## [SUPPLIED INFORMATION]
== Segment start ==

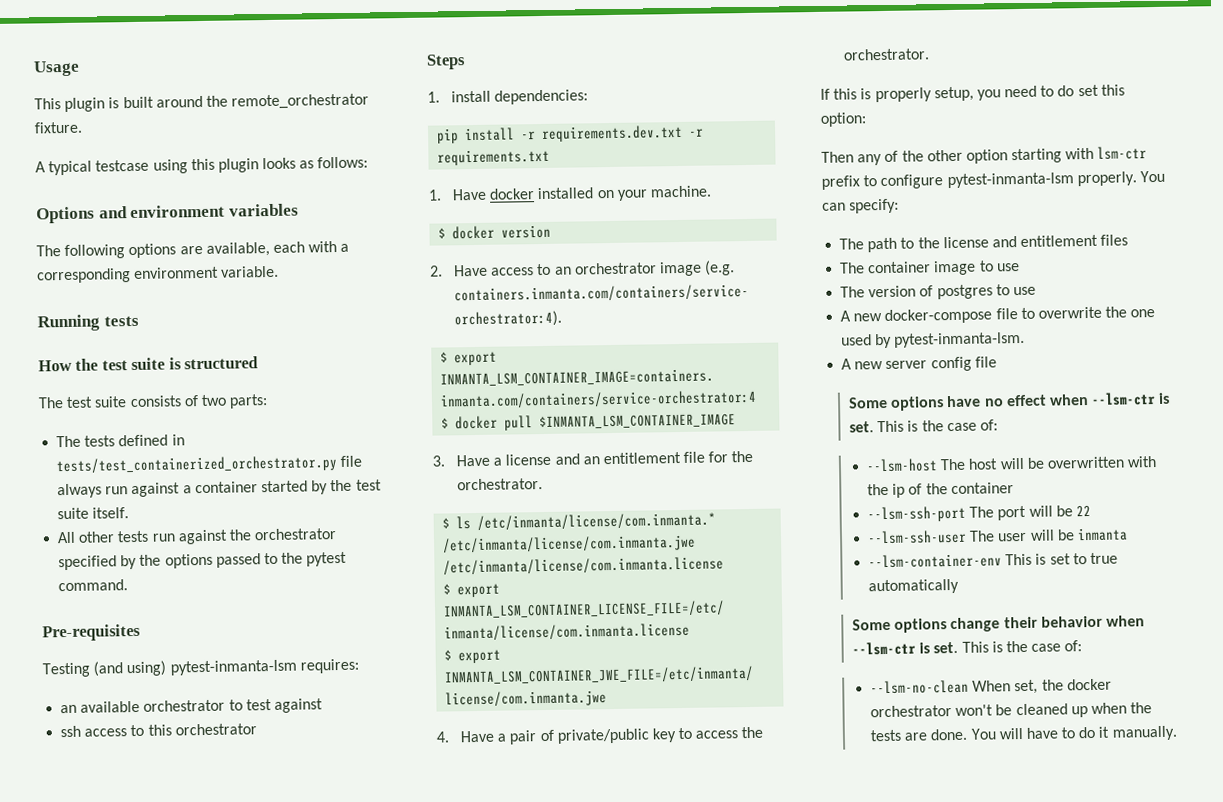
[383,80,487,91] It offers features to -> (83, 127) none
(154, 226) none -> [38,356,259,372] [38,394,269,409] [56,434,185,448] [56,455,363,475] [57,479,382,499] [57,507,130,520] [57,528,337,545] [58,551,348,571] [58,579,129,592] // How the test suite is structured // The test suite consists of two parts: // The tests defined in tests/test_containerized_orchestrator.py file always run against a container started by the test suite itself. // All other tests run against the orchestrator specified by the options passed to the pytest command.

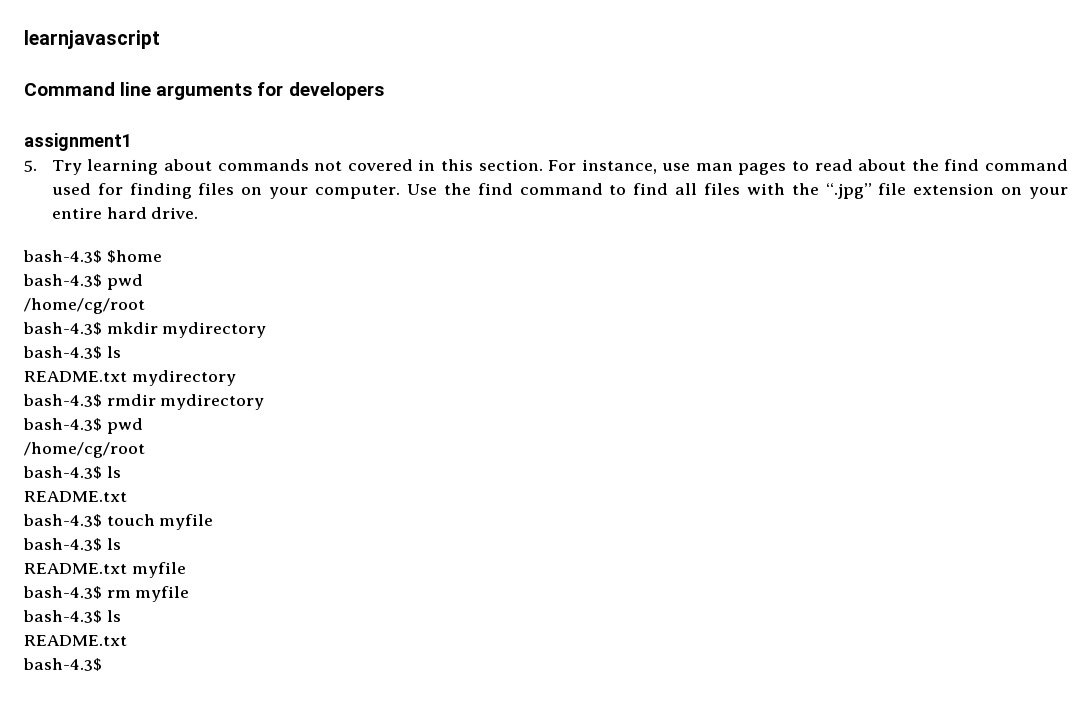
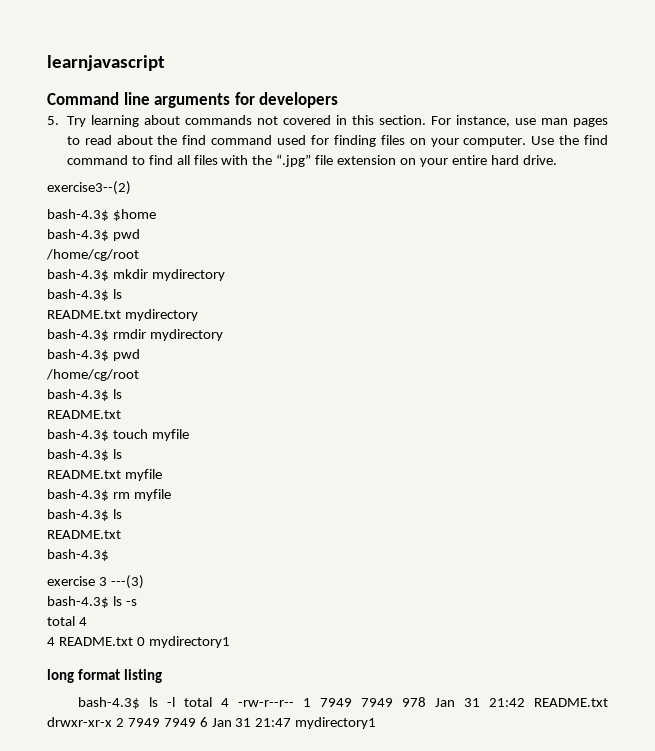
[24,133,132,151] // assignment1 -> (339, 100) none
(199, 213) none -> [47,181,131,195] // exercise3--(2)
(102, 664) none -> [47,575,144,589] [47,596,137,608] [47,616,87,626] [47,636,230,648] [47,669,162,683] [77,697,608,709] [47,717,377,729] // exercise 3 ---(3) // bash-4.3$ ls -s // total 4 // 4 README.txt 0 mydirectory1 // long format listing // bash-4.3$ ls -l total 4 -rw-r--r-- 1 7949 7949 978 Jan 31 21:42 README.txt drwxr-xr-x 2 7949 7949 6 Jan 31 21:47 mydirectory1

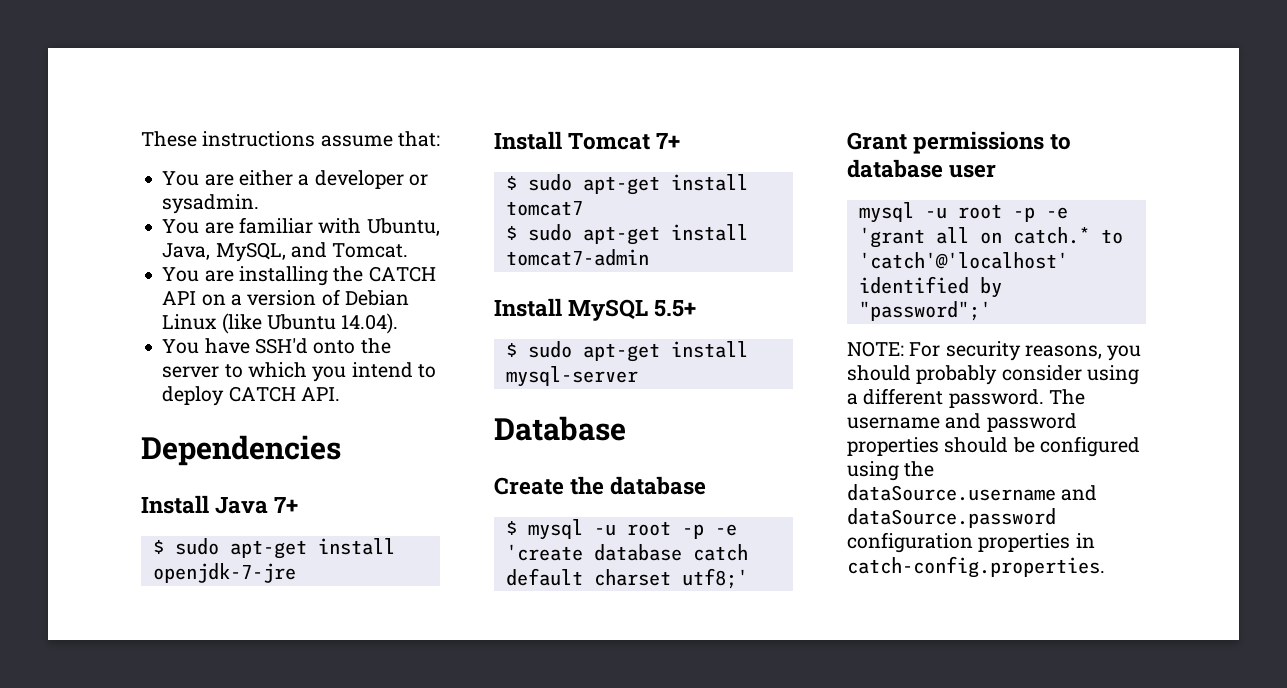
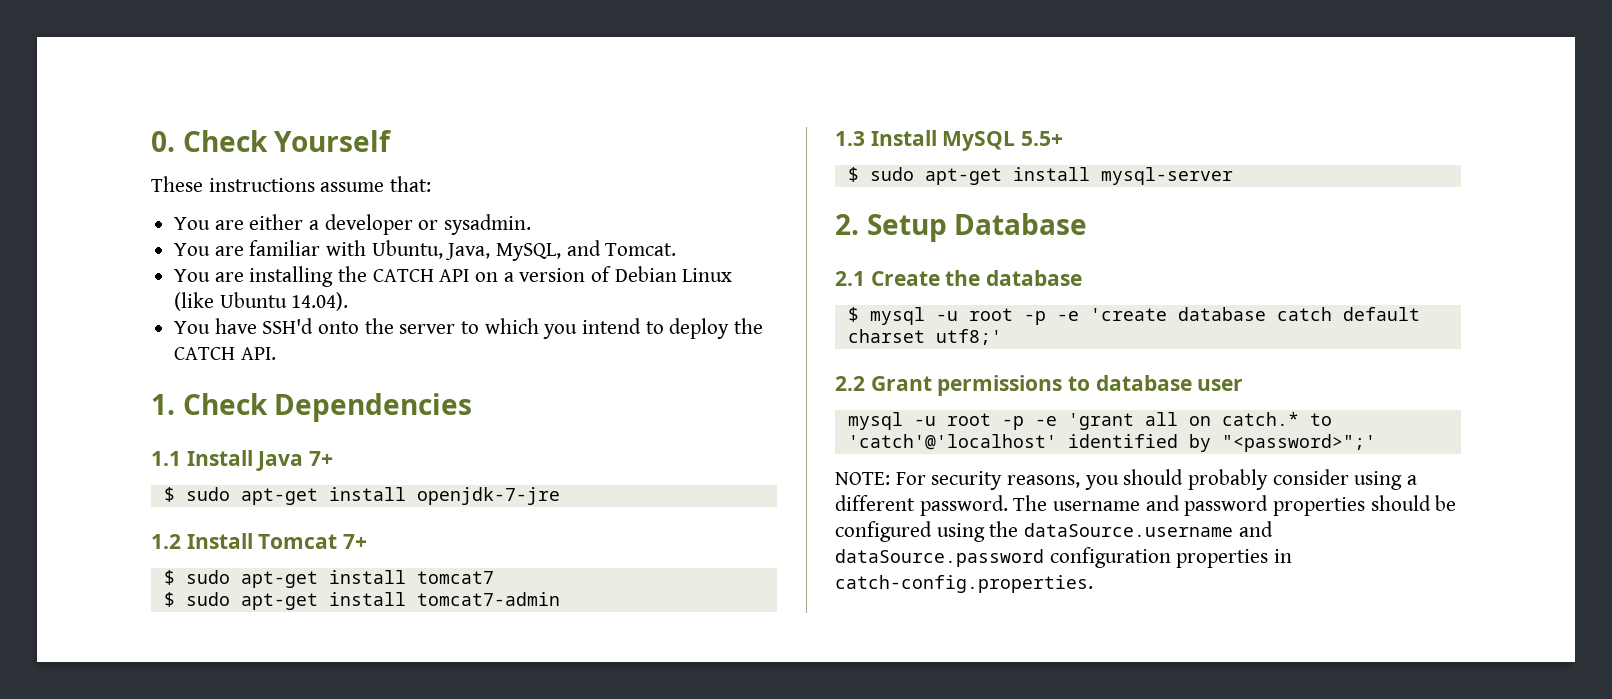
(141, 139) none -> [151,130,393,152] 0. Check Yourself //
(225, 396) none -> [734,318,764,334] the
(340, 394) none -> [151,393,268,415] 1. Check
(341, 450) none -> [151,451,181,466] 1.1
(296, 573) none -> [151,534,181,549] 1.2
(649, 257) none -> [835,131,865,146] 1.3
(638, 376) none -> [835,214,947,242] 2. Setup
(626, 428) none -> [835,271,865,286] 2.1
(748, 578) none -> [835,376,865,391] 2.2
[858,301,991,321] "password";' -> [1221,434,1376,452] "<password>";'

== Segment end ==

## [EXERCISE REQUIREMENTS]
Could you repeat exactly the lines from the first one of the records above through the line containing "(748, 578) none -> [835,376,865,391] 2.2", leaving out any pictures?

## [SOLUTION]
[383,80,487,91] It offers features to -> (83, 127) none
(154, 226) none -> [38,356,259,372] [38,394,269,409] [56,434,185,448] [56,455,363,475] [57,479,382,499] [57,507,130,520] [57,528,337,545] [58,551,348,571] [58,579,129,592] // How the test suite is structured // The test suite consists of two parts: // The tests defined in tests/test_containerized_orchestrator.py file always run against a container started by the test suite itself. // All other tests run against the orchestrator specified by the options passed to the pytest command.

[24,133,132,151] // assignment1 -> (339, 100) none
(199, 213) none -> [47,181,131,195] // exercise3--(2)
(102, 664) none -> [47,575,144,589] [47,596,137,608] [47,616,87,626] [47,636,230,648] [47,669,162,683] [77,697,608,709] [47,717,377,729] // exercise 3 ---(3) // bash-4.3$ ls -s // total 4 // 4 README.txt 0 mydirectory1 // long format listing // bash-4.3$ ls -l total 4 -rw-r--r-- 1 7949 7949 978 Jan 31 21:42 README.txt drwxr-xr-x 2 7949 7949 6 Jan 31 21:47 mydirectory1

(141, 139) none -> [151,130,393,152] 0. Check Yourself //
(225, 396) none -> [734,318,764,334] the
(340, 394) none -> [151,393,268,415] 1. Check
(341, 450) none -> [151,451,181,466] 1.1
(296, 573) none -> [151,534,181,549] 1.2
(649, 257) none -> [835,131,865,146] 1.3
(638, 376) none -> [835,214,947,242] 2. Setup
(626, 428) none -> [835,271,865,286] 2.1
(748, 578) none -> [835,376,865,391] 2.2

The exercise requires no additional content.